Across all entries below, how many lines include "leaving"? Answer with the number alone.

▸ RECORDS FOR THIS EXERCISE:

____________________

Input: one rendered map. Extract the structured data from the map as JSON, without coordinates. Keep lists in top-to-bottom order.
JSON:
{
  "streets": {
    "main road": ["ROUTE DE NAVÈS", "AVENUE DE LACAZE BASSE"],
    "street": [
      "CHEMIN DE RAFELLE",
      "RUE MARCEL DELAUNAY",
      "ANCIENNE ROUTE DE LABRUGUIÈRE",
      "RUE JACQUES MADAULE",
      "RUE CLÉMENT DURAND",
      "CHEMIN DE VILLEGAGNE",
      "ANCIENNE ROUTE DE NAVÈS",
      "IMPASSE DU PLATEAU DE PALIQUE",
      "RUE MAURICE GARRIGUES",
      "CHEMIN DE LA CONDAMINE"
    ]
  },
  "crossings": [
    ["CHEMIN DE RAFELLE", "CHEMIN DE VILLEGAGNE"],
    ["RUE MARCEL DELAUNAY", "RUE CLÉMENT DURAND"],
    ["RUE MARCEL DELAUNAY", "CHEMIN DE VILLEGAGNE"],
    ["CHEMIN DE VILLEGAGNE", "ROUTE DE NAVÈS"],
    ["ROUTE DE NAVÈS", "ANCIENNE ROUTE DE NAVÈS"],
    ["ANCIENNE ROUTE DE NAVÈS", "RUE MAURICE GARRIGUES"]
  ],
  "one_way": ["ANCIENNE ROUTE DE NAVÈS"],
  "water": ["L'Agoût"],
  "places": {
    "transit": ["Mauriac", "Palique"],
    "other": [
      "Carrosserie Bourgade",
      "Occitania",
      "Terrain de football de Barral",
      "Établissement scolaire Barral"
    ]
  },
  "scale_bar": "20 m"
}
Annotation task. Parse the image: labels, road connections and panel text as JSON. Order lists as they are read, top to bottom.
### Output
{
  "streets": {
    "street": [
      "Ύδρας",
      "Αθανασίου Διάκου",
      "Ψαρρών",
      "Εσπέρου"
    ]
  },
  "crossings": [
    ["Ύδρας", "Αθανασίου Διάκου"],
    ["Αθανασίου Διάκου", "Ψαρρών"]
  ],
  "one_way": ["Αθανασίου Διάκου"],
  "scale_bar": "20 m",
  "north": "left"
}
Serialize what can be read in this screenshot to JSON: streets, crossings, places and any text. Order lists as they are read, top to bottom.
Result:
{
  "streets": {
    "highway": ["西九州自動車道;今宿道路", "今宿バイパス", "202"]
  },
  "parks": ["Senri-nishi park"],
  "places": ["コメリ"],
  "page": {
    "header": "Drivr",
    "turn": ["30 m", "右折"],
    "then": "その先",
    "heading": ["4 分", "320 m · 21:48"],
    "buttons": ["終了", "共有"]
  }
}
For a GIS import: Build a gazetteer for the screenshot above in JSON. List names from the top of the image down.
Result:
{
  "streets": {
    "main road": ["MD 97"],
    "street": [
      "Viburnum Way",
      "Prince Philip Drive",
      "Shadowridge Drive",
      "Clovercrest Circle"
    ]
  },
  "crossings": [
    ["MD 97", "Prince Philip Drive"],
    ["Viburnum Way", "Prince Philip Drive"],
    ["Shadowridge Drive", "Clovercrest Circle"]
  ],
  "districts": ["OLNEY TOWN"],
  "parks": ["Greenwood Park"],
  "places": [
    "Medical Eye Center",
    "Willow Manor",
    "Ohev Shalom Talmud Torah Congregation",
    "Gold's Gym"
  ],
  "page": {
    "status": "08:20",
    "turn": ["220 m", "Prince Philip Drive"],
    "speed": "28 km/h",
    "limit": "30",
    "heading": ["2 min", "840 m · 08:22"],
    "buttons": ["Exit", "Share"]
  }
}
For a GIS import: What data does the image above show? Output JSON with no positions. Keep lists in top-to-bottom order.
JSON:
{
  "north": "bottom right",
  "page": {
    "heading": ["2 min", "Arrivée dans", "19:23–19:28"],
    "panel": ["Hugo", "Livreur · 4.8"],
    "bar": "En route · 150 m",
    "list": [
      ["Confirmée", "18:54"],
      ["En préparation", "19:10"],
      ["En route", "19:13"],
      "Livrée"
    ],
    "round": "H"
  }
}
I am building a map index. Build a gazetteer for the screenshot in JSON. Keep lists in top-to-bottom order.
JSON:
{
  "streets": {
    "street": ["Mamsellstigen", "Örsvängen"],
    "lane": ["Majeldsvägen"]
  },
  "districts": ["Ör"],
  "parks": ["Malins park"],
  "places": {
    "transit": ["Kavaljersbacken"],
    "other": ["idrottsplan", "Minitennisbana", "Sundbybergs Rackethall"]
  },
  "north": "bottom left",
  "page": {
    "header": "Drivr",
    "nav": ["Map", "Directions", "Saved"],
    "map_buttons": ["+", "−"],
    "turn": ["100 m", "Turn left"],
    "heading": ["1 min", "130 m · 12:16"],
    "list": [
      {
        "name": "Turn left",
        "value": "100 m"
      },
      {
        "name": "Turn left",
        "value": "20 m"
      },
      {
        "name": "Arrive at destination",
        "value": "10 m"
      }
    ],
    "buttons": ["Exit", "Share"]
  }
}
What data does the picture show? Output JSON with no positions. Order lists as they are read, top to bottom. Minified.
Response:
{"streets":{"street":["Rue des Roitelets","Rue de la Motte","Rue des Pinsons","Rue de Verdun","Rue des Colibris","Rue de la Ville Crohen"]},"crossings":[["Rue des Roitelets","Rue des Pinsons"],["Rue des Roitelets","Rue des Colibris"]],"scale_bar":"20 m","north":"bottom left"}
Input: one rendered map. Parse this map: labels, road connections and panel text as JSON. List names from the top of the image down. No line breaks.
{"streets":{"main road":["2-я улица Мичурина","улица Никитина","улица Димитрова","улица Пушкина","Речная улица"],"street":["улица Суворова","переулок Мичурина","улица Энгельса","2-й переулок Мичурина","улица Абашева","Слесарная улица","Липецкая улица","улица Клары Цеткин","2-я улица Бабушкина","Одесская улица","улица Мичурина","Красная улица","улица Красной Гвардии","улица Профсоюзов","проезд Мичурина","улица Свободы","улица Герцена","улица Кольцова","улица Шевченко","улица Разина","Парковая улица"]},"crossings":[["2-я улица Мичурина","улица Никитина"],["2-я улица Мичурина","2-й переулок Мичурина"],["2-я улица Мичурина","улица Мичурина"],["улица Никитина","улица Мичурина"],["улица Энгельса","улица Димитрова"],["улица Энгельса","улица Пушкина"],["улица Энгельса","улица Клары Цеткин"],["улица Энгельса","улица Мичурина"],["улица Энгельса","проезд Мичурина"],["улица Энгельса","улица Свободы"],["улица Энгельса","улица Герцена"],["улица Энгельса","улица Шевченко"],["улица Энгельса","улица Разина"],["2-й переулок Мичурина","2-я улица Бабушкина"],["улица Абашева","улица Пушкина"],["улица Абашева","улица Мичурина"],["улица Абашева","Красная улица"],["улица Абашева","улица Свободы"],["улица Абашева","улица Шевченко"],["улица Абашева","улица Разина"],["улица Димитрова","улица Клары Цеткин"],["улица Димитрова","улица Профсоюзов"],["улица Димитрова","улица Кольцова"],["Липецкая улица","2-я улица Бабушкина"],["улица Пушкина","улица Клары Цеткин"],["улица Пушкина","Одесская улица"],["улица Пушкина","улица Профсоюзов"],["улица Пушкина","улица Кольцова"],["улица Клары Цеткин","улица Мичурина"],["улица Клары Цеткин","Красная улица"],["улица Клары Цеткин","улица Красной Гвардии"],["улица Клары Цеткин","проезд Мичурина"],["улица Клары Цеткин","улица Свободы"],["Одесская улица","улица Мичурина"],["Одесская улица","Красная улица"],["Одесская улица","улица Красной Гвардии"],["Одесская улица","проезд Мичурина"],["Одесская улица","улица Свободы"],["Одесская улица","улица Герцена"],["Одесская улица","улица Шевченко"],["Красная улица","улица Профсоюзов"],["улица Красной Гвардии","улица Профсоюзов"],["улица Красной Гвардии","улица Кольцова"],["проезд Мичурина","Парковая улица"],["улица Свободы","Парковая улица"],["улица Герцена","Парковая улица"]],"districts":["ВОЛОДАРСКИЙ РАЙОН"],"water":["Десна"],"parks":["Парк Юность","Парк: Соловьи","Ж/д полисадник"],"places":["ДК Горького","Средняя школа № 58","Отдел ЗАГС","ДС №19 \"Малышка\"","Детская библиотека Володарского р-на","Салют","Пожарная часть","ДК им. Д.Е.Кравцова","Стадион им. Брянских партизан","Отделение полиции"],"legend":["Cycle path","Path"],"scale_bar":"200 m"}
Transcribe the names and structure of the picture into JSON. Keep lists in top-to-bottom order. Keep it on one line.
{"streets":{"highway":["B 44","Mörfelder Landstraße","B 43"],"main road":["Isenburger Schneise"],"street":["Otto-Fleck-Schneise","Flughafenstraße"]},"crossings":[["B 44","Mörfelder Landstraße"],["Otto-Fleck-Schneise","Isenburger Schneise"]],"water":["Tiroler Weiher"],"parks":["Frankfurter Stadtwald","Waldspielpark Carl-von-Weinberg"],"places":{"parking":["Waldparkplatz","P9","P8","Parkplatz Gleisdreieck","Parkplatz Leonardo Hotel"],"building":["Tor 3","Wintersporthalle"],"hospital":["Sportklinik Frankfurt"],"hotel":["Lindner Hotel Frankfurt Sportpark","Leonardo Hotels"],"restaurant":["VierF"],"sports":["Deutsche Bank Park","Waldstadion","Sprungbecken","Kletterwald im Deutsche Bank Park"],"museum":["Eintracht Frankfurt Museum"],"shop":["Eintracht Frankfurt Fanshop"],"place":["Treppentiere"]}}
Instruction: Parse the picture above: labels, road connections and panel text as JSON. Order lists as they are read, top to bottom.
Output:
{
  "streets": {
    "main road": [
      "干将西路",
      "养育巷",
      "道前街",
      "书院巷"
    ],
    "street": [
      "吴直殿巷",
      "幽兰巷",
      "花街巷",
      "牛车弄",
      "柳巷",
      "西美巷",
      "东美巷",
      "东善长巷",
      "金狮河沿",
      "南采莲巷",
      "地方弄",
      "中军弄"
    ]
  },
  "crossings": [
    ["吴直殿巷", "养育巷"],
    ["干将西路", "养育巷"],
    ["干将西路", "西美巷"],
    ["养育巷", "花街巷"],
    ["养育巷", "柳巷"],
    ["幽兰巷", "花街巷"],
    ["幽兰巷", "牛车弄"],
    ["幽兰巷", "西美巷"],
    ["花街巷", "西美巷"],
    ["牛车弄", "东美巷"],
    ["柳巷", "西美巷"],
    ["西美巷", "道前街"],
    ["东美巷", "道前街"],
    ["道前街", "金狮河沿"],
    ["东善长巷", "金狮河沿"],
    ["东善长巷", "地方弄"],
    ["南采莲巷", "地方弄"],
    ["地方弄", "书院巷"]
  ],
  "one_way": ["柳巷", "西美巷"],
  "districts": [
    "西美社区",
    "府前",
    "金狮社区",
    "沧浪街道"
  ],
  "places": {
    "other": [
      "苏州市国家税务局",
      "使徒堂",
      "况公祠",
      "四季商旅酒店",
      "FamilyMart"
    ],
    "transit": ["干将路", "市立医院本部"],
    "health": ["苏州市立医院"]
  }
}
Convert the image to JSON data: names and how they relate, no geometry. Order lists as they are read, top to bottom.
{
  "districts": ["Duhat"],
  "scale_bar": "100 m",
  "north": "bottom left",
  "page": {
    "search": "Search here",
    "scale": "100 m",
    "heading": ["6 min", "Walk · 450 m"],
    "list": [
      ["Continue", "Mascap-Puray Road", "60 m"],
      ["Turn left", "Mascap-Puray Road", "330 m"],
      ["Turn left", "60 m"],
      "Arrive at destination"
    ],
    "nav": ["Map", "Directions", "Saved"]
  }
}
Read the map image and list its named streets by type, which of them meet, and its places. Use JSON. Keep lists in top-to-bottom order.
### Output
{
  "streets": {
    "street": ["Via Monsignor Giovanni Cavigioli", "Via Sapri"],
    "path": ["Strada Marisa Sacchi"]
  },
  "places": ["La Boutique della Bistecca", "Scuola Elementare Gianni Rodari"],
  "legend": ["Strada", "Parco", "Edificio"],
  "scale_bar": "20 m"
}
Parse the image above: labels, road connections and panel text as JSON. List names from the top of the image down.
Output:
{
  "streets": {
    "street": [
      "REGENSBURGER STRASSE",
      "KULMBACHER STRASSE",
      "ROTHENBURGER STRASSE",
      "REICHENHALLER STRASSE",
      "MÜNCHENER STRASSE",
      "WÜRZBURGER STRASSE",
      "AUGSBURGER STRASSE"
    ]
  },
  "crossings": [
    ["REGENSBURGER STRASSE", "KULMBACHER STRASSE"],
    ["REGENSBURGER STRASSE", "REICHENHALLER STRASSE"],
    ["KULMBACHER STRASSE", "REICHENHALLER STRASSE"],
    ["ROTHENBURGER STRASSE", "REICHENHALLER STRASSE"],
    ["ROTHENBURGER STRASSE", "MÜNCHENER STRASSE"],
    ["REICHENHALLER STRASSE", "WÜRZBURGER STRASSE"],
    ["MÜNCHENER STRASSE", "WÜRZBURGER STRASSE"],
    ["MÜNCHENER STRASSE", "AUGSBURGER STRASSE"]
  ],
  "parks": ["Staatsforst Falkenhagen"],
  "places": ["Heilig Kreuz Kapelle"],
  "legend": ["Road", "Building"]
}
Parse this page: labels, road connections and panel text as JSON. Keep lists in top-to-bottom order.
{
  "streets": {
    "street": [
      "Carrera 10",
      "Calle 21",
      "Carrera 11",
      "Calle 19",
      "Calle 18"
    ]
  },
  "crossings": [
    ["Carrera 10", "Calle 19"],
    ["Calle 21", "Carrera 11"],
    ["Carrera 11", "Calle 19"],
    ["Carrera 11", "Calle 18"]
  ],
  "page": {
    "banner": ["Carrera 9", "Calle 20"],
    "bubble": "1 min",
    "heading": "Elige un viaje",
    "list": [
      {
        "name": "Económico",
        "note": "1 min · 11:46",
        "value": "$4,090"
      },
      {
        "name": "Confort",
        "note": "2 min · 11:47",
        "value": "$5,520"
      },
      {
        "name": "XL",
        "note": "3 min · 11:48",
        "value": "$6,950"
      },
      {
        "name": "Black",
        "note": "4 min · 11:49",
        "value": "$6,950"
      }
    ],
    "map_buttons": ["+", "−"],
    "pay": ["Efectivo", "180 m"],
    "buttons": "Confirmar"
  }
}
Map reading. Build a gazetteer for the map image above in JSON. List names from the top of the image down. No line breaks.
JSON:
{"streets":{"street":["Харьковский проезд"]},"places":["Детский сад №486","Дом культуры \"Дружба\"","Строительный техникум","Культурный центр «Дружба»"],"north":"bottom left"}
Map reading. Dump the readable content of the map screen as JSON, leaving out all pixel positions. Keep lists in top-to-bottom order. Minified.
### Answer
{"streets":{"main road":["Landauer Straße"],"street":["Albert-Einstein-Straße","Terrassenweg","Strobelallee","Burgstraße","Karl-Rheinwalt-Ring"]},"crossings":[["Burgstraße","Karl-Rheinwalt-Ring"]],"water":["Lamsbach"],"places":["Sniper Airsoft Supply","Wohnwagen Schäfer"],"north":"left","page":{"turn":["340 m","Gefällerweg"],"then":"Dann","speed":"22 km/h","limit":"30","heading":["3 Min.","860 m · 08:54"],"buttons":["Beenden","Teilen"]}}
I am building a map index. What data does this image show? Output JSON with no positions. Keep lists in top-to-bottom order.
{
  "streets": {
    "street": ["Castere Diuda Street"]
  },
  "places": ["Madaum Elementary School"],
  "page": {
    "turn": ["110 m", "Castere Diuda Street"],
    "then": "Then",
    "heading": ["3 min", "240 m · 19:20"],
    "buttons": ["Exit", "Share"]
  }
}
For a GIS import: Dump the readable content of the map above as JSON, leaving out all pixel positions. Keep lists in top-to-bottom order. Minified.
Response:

____________________

▸ ANSWER BOX: 2